Organisational stories

Posted by  Shawn Callahan —January 28, 2007
Filed in Anecdotes, Business storytelling

A friend of a friend of our is a frequent business traveller. Let’s call him Dave. Dave was recently in Atlantic City for an important meeting with clients. Afterward, he had some time to kill before his flight, so he went to a local bar for a drink.

He’d just finished one drink when an attractive woman approached and asked if she could buy him another. He was surprised but flattered. Sure, he said. The woman walked to the bar and brought back two more drinks—one for her and one for him. He thanked her and took a sip. And that was the last thing he remembered.

Rather, that was the last think he remembered until he woke up, disoriented, lying in a hotel bathtub, his body submerged in ice.

He looked around frantically, trying to figure out where he was and how he got there. Then he spotted the note:

DON’T MOVE. CALL 911.

A cell phone rested in a small table beside the bathtub. He picked it up and called 911, his fingers numb and clumsy from the ice. The operator seemed oddly familiar with this situation. She said, “Sir, I want you to reach behind you, slowly and carefully. Is there a tube protruding from your lower back?”

Anxious , he felt around behind him. Sure enough, there was a tube.

The operator said, “Sir, don’t panic, but one of your kidneys has been harvested. There’s a ring of organ thieves operating in this city, and they got to you. Paramedics are on their way. Don’t move until they arrive.”

According to Chip and Dan Heath, this is one of the most successful urban myths. I hadn’t heard it before but I found myself retelling the story to my wife that afternoon. Chip and Dan use this story as an example of why some ideas travel and others don’t in their excellent book, Made to Stick: Why Some Ideas Survive and Others Die. One of the reason this myth’s success is the simple fact that the information is conveyed as a story. It’s embedded with emotion. It’s surprising.

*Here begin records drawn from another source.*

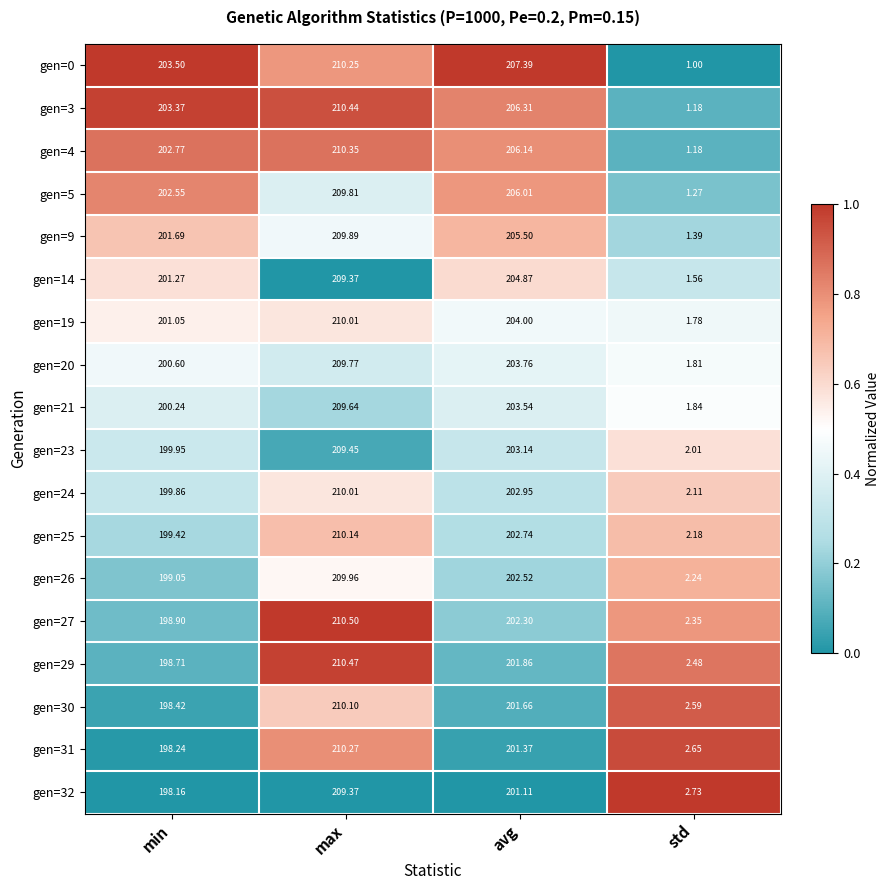

Where is gen=3 nearest to the value 105?

min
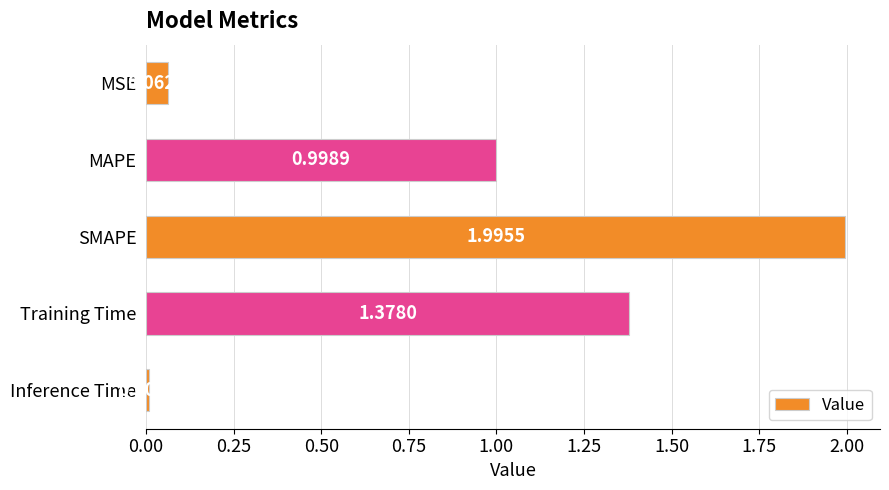

Between SMAPE and Inference Time, which is larger?

SMAPE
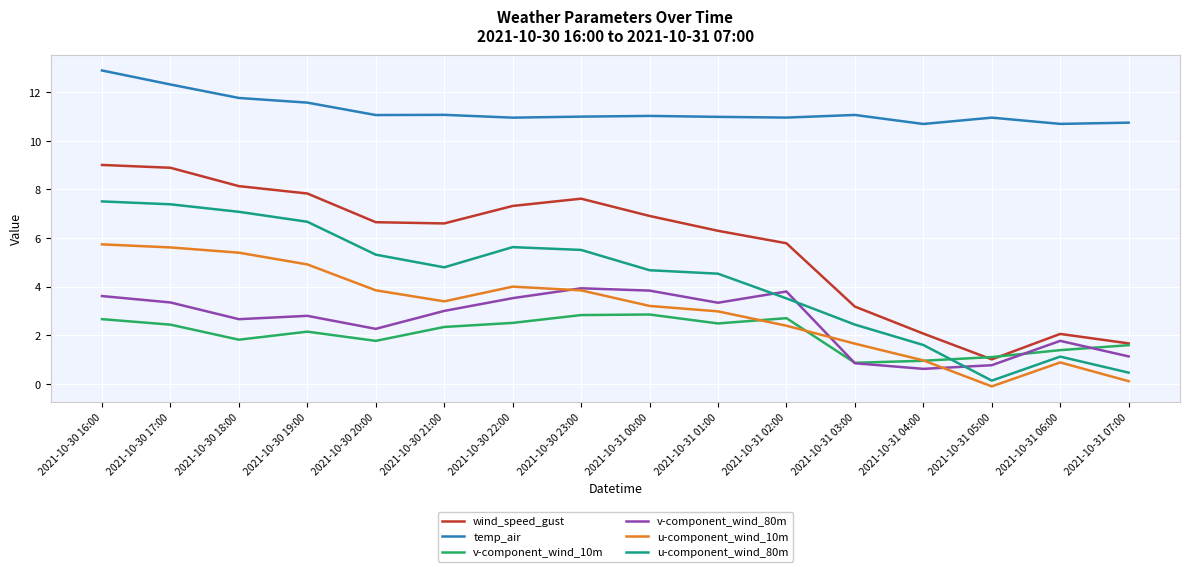

The v-component_wind_10m series shows 0.9 at 2021-10-30 19:00. True or false?

False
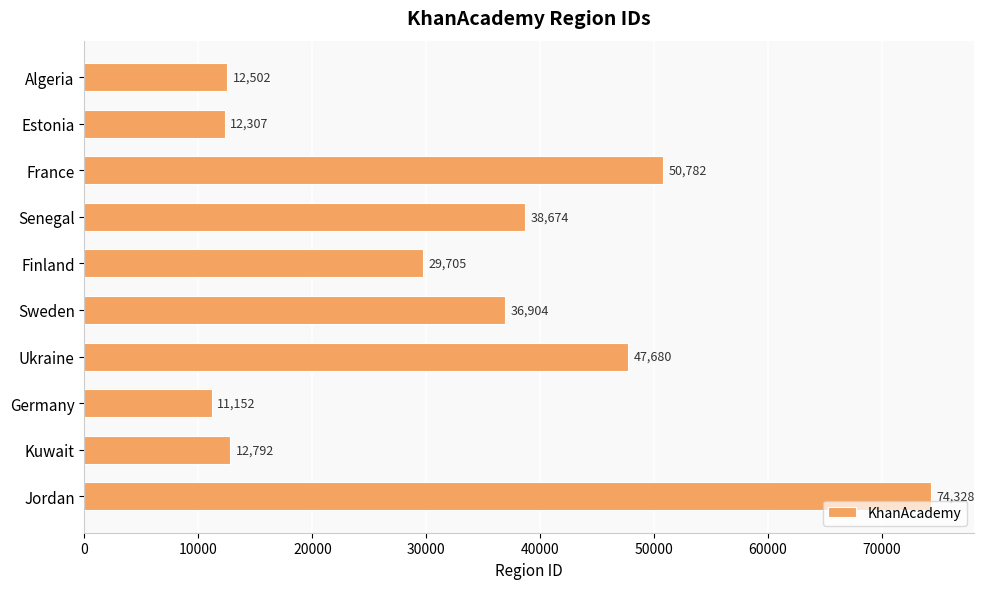

Is it true that the value at Estonia is 12307?

True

This got me thinking about the myths I hear in organisations. By myths I mean stories of larger than life characters that convey beliefs. They might be creation stories (how the organisation or community got started), heroic acts, tragedies, or amusing anecdotes that are frequently recounted.

Here’s one I heard the other day.

Our company has just done the mission, vision, values thing. The CEO, who came to us from one of our competitors, did most of the work. He went home on Friday, dug out the mission, vision and values statement from his old job, photocopied them on A3 sheets of paper and stuck them all over the wall on levels 22, 23 and 24.

Finding an organisation’s myths helps you understand the boundaries and constraints for any new interventions you might have planned. I’ve discovered that myth discovery is simply a matter of asking for stories that lots of people know. I was chatting to Dave Snowden about this last week and he suggested that you could also discover myths using his Sensemaker software by looking our for clusters of stories around particular archetypes. More on Sensemaker in a following post.

Let me leave you with one more myth from an organisation.

A new sales guys, Mike, starts at a Sydney company and he’s eager to make an impact. His boss says that the sales team in meeting in Jervis Bay (a coastal holiday spot about 3 hours drive from Sydney) on Monday morning at 9am. Mike gets up at 4am on Monday and drives down to Jervis Bay and on arrival calls his boss to get the specific location of the meeting.

On getting the call the boss says, “No, no, we are meeting in the Sydney office in a meeting room called Jervis Bay.”

What’s interesting about this seemingly innocuous story was how often we heard it told. I think it was an important story for the organisation that reminded people to ask questions and not just leap into things.

What myths are you aware of being told in your organisation?

About  Shawn Callahan

Shawn, author of Putting Stories to Work, is one of the world's leading business storytelling consultants. He helps executive teams find and tell the story of their strategy. When he is not working on strategy communication, Shawn is helping leaders find and tell business stories to engage, to influence and to inspire. Shawn works with Global 1000 companies including Shell, IBM, SAP, Bayer, Microsoft & Danone. Connect with Shawn on:

Comments

  1. Dave Snowden says:

    Shawn – it was great to spend time with you and Mark in canberra last week (despite the 0330am start!). However you are making me nervous with this post – I am due in Atlanta in two weeks time …..

  2. You just have to refuse free drinks from attractive women 🙂

  3. I once thought I was going to have a similar experience as that last story. It was my first week at a new company (I was hired contract engineering help). We were working heavy hours and started each day at 6 am. That was bad enough, but when they said they started at 5 am on Saturdays, I thought they were kidding! Everyone looked so serious, but I just knew I would be the only one who showed up while eveyone else had a chuckle about the “gullible new guy”. But, just in case, I arrived at the appointed time, and to my lasting surprise, so did eveyone else!

  4. Drama in Organisations

    Over at Anecdote there’s an interesting post about Organisational Stories and how organisational myths are a great way of understanding the culture of the system. Finding an organisation’s myths helps you understand the boundaries and constraints for a…

  5. francis carl says:

    where is the examples of your anecdotes?